- TASK TO CARRY OUT
Stop after the line containing "<td>74.38</td>"; retype every line of the data before it exactly, starting from the first.
++++ SOURCE DATA ++++
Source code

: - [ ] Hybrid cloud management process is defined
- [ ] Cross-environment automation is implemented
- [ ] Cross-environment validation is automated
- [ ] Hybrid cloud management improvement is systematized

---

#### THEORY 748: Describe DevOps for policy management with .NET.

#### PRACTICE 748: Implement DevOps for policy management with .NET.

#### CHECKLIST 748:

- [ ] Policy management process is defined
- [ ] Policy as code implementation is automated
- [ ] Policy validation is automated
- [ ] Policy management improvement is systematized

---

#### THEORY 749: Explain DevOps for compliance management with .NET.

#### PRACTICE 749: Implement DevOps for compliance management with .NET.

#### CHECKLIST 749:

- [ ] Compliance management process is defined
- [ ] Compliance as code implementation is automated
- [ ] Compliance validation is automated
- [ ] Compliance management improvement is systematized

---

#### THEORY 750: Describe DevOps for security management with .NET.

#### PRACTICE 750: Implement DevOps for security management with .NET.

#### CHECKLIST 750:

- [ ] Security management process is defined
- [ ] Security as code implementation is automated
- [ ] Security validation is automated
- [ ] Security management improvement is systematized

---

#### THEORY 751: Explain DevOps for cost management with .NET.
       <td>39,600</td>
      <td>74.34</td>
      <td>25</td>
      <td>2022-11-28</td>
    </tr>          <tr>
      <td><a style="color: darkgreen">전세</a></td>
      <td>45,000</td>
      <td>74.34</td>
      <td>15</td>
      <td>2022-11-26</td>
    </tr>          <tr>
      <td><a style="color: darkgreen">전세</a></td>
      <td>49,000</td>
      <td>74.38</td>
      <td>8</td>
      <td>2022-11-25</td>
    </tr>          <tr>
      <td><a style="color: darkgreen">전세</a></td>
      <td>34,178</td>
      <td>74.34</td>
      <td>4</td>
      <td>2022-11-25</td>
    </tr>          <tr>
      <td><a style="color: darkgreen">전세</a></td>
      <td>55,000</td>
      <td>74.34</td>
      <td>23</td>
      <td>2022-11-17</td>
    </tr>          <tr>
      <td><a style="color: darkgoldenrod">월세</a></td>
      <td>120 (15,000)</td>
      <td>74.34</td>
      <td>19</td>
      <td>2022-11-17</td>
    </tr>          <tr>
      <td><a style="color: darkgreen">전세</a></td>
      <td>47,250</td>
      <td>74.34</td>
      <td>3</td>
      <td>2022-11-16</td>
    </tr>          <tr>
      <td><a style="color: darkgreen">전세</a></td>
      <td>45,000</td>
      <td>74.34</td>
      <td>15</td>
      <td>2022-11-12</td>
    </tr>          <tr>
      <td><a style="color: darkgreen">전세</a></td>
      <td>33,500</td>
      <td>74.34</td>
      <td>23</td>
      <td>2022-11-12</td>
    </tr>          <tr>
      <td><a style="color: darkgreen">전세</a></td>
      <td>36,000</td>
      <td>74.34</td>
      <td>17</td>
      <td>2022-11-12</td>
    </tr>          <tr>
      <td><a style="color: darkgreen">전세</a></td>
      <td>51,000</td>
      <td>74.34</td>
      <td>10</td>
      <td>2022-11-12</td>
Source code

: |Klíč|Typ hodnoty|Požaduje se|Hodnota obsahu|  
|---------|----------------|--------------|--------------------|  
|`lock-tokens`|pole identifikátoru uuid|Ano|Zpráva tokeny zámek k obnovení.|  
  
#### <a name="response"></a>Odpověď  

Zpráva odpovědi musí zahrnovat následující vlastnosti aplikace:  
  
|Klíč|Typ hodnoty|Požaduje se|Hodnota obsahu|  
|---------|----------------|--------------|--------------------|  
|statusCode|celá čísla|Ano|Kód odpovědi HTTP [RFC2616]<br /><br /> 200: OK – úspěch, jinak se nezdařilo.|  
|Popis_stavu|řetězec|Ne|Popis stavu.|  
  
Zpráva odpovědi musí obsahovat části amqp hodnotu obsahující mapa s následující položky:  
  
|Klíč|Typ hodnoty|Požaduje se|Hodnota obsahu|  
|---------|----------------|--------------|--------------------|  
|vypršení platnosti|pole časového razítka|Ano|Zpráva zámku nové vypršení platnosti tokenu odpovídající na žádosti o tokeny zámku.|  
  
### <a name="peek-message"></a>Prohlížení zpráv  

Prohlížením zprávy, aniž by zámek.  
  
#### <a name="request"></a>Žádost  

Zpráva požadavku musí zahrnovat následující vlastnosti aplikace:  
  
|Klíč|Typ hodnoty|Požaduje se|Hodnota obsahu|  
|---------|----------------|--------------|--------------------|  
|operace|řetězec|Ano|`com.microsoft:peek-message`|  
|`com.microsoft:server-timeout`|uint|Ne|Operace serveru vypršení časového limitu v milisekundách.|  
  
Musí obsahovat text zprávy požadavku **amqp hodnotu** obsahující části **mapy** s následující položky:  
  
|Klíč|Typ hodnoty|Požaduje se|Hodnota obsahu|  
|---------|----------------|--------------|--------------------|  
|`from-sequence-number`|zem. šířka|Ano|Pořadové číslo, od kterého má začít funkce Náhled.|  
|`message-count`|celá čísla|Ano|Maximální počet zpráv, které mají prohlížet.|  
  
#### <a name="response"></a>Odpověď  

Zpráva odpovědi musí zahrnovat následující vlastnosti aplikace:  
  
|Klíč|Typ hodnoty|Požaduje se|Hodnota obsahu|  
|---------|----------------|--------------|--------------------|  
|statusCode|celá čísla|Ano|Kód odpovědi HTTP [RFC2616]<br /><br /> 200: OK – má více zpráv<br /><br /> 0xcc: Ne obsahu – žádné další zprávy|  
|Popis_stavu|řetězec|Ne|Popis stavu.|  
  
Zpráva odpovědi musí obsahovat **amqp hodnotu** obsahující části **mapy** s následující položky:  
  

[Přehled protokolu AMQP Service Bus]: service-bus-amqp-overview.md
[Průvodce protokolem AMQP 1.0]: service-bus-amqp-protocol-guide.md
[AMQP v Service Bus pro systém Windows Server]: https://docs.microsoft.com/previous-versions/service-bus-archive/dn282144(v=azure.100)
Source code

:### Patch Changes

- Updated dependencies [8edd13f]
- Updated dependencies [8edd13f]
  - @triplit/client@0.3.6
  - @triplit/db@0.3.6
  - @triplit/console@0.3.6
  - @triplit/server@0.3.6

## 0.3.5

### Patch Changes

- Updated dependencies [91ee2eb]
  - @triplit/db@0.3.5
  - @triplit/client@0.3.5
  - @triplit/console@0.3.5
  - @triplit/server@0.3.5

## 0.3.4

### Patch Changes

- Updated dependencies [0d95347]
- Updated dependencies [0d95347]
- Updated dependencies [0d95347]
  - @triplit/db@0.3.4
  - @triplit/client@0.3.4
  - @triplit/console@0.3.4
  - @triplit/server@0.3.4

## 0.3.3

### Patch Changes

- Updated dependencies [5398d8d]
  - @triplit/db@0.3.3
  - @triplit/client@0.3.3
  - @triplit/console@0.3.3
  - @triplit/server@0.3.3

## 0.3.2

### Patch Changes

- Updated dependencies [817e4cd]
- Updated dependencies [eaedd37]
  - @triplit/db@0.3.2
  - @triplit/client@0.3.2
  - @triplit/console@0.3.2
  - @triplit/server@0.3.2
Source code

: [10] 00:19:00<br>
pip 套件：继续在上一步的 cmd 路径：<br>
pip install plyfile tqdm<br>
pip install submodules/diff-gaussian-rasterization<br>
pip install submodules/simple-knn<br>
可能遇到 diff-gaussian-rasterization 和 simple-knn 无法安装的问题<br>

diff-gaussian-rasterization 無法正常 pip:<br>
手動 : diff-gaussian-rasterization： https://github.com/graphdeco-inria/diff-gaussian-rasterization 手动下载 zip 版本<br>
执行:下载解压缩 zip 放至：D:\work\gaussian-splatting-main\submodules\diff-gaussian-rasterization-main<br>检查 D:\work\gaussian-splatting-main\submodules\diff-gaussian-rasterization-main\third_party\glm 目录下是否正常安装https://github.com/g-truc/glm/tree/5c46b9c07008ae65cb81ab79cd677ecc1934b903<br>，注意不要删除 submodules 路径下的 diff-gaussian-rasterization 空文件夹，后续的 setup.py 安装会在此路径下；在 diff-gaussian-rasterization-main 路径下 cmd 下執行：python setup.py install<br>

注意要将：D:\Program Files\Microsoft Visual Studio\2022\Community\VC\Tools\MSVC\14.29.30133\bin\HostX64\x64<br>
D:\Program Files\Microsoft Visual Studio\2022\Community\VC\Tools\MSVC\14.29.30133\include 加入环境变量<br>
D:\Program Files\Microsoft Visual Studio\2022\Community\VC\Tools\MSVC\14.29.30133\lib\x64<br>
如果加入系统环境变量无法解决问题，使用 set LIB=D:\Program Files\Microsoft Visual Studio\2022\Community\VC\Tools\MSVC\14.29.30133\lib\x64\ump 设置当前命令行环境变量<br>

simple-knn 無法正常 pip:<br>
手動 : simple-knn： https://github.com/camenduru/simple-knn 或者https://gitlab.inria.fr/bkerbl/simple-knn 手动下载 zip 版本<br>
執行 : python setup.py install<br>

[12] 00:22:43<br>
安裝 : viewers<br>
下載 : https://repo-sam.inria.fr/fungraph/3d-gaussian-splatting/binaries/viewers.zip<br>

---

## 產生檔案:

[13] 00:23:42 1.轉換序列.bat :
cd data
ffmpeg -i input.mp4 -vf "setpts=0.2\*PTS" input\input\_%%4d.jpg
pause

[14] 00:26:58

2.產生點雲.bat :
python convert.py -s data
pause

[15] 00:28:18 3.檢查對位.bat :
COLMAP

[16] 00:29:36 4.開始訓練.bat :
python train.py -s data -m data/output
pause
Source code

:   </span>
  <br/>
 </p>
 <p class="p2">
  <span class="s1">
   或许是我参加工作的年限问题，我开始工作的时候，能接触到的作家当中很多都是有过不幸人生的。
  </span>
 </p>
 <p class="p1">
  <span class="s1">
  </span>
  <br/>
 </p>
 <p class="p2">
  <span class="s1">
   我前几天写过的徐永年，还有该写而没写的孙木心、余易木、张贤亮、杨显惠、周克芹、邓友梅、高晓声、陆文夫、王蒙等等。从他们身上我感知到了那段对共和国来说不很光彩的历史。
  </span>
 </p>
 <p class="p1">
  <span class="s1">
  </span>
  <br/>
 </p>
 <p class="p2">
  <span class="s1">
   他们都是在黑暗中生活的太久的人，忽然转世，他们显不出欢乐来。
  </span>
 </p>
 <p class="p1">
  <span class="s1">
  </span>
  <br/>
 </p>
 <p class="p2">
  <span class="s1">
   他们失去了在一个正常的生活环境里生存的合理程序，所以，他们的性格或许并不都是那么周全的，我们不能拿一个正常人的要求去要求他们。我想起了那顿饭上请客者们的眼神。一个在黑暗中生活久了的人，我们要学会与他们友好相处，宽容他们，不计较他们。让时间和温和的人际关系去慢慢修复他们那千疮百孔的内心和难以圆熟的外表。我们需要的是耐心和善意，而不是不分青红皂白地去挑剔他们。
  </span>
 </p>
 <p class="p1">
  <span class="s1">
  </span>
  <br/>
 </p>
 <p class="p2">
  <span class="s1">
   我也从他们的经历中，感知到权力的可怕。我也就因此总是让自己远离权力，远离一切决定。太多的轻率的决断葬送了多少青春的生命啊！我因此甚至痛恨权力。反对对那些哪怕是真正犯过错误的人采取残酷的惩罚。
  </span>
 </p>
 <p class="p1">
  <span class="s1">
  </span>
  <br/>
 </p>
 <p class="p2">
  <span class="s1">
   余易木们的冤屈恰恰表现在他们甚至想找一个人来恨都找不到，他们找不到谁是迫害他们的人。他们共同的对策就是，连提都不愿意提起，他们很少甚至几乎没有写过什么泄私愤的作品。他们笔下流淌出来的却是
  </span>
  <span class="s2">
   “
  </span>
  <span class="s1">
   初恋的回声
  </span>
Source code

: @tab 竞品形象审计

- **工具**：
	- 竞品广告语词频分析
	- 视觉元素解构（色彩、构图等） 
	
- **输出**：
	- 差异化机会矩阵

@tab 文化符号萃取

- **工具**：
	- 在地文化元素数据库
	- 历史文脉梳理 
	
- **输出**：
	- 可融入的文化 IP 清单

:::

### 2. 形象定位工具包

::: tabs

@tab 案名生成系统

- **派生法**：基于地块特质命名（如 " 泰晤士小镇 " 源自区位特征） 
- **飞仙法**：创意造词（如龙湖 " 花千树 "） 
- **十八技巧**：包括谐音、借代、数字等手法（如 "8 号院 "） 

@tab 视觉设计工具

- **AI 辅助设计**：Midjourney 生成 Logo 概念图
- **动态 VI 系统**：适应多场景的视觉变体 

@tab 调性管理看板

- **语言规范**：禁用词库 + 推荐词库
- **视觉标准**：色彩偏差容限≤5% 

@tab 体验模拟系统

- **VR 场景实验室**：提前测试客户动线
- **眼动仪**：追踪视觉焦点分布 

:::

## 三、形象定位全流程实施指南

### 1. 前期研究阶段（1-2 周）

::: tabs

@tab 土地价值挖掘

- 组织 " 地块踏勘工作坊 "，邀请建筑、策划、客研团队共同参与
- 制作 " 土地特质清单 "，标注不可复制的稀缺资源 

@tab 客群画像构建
++++
- RESPONSE
Source code

: - [ ] Hybrid cloud management process is defined
- [ ] Cross-environment automation is implemented
- [ ] Cross-environment validation is automated
- [ ] Hybrid cloud management improvement is systematized

---

#### THEORY 748: Describe DevOps for policy management with .NET.

#### PRACTICE 748: Implement DevOps for policy management with .NET.

#### CHECKLIST 748:

- [ ] Policy management process is defined
- [ ] Policy as code implementation is automated
- [ ] Policy validation is automated
- [ ] Policy management improvement is systematized

---

#### THEORY 749: Explain DevOps for compliance management with .NET.

#### PRACTICE 749: Implement DevOps for compliance management with .NET.

#### CHECKLIST 749:

- [ ] Compliance management process is defined
- [ ] Compliance as code implementation is automated
- [ ] Compliance validation is automated
- [ ] Compliance management improvement is systematized

---

#### THEORY 750: Describe DevOps for security management with .NET.

#### PRACTICE 750: Implement DevOps for security management with .NET.

#### CHECKLIST 750:

- [ ] Security management process is defined
- [ ] Security as code implementation is automated
- [ ] Security validation is automated
- [ ] Security management improvement is systematized

---

#### THEORY 751: Explain DevOps for cost management with .NET.
       <td>39,600</td>
      <td>74.34</td>
      <td>25</td>
      <td>2022-11-28</td>
    </tr>          <tr>
      <td><a style="color: darkgreen">전세</a></td>
      <td>45,000</td>
      <td>74.34</td>
      <td>15</td>
      <td>2022-11-26</td>
    </tr>          <tr>
      <td><a style="color: darkgreen">전세</a></td>
      <td>49,000</td>
      <td>74.38</td>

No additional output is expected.